_WORK ITEM_
Write out the part of the Bitcoin poll thread below word for word, starting at "## Viri (Mar" and ending at "site like 1fichier.".

_DOCUMENT PASSAGE_
------------
# POLL: Do you use Bitcoin?



## WiiMiiSwitch (Mar 11, 2021)

Bitcoin has certiantly grown popular in the years, do you use it?


----------



## Seliph (Mar 11, 2021)

Don't like the stuff, bitcoin farms are terrible for the environment and ruin the price of GPUs for normal consumers and it's only getting worse with NFTs.

https://www.mic.com/p/bitcoin-minin...unks of land,just as damaging: Bitcoin mining.


----------



## WiiMiiSwitch (Mar 11, 2021)

Seliph said:


> Don't like the stuff, bitcoin farms are terrible for the environment and ruin the price of GPUs for normal consumers and it's only getting worse with NFTs.
> 
> https://www.mic.com/p/bitcoin-mining-is-horrible-for-the-environment-heres-what-we-can-do-about-it-59671249#:~:text=Excavating large chunks of land,just as damaging: Bitcoin mining.


Can't blame you for that


----------



## SAIYAN48 (Mar 11, 2021)

I'd like to have them, worth some decent $$$.


----------



## AncientBoi (Mar 11, 2021)

I only use star treks insignias and coms. they are gold.


----------



## Milenko (Mar 11, 2021)

What do you mean use? Spend? If you spend it you're insane, if you mean being invested in it then yes


----------



## Viri (Mar 11, 2021)

I like how there is a warning at the top of this thread, lol. And no, I do not.


----------



## Hayato213 (Mar 11, 2021)

I only bought bitcoin to pay for other stuffs that don't accept us credit cards or paypal and use crypto currency as one of their payment method, site like 1fichier.
------------
_Collected data_
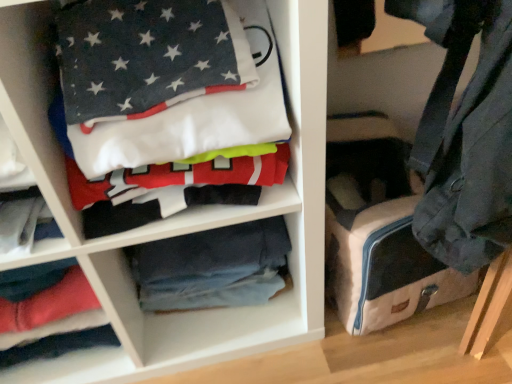
Question: Is canvas suitcase at lower right at the left side of blue denim jeans at center?

Choices:
 (A) yes
 (B) no

Answer: (B)

Question: Does canvas suitcase at lower right touch blue denim jeans at center?

Choices:
 (A) no
 (B) yes

Answer: (A)

Question: From the image's perspective, is canvas suitcase at lower right below blue denim jeans at center?

Choices:
 (A) yes
 (B) no

Answer: (B)

Question: From the image's perspective, does canvas suitcase at lower right appear higher than blue denim jeans at center?

Choices:
 (A) yes
 (B) no

Answer: (A)

Question: Considering the relative sizes of canvas suitcase at lower right and blue denim jeans at center in the image provided, is canvas suitcase at lower right bigger than blue denim jeans at center?

Choices:
 (A) yes
 (B) no

Answer: (A)

Question: Could you tell me if canvas suitcase at lower right is facing blue denim jeans at center?

Choices:
 (A) yes
 (B) no

Answer: (B)

Question: Is blue denim jeans at center facing away from canvas suitcase at lower right?

Choices:
 (A) yes
 (B) no

Answer: (B)

Question: From a real-world perspective, does blue denim jeans at center stand above canvas suitcase at lower right?

Choices:
 (A) yes
 (B) no

Answer: (B)

Question: Is blue denim jeans at center aimed at canvas suitcase at lower right?

Choices:
 (A) yes
 (B) no

Answer: (B)

Question: Would you say canvas suitcase at lower right is part of blue denim jeans at center's contents?

Choices:
 (A) no
 (B) yes

Answer: (A)

Question: Does blue denim jeans at center lie in front of canvas suitcase at lower right?

Choices:
 (A) no
 (B) yes

Answer: (A)

Question: Is blue denim jeans at center at the left side of canvas suitcase at lower right?

Choices:
 (A) yes
 (B) no

Answer: (A)

Question: Is blue denim jeans at center far from dark blue cotton t-shirt at upper left?

Choices:
 (A) no
 (B) yes

Answer: (A)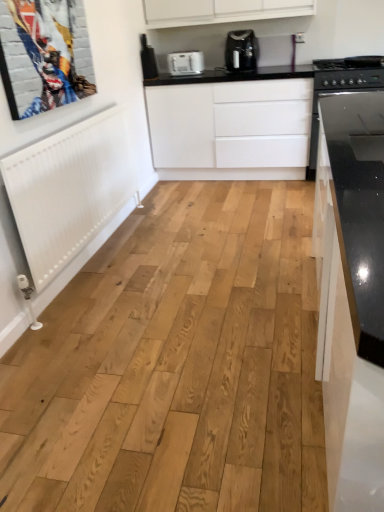
Question: Considering the positions of white matte cabinet at center and black glass stove at right in the image, is white matte cabinet at center wider or thinner than black glass stove at right?

Choices:
 (A) thin
 (B) wide

Answer: (A)

Question: Is point [x=284, y=141] closer or farther from the camera than point [x=380, y=84]?

Choices:
 (A) farther
 (B) closer

Answer: (A)

Question: Which object is positioned farthest from the satin black coffee maker at upper center?

Choices:
 (A) white matte cabinet at center
 (B) metallic silver picture frame at upper left
 (C) white plastic toaster at upper center
 (D) black glass stove at right

Answer: (B)

Question: Which object is positioned farthest from the satin black coffee maker at upper center?

Choices:
 (A) black glass stove at right
 (B) white matte cabinet at center
 (C) white plastic toaster at upper center
 (D) metallic silver picture frame at upper left

Answer: (D)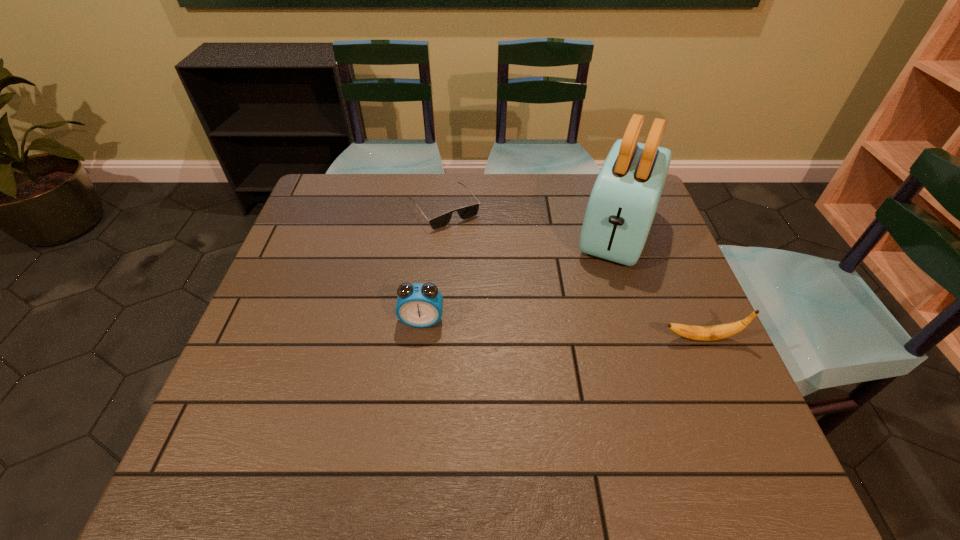
The image size is (960, 540). In order to click on object positioned at the far right corner in this screenshot , I will do `click(624, 199)`.

Locate an element on the screen. This screenshot has height=540, width=960. free spot at the far edge of the desktop is located at coordinates (500, 186).

Identify the location of vacant space at the near edge of the desktop. (359, 396).

The height and width of the screenshot is (540, 960). In the image, there is a desktop. What are the coordinates of `vacant area at the left edge` in the screenshot? It's located at (270, 367).

The width and height of the screenshot is (960, 540). In the image, there is a desktop. Identify the location of free space at the right edge. (671, 303).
------------
_OUTPUT OF THE EXERCISE_
## Viri (Mar 11, 2021)

I like how there is a warning at the top of this thread, lol. And no, I do not.


----------



## Hayato213 (Mar 11, 2021)

I only bought bitcoin to pay for other stuffs that don't accept us credit cards or paypal and use crypto currency as one of their payment method, site like 1fichier.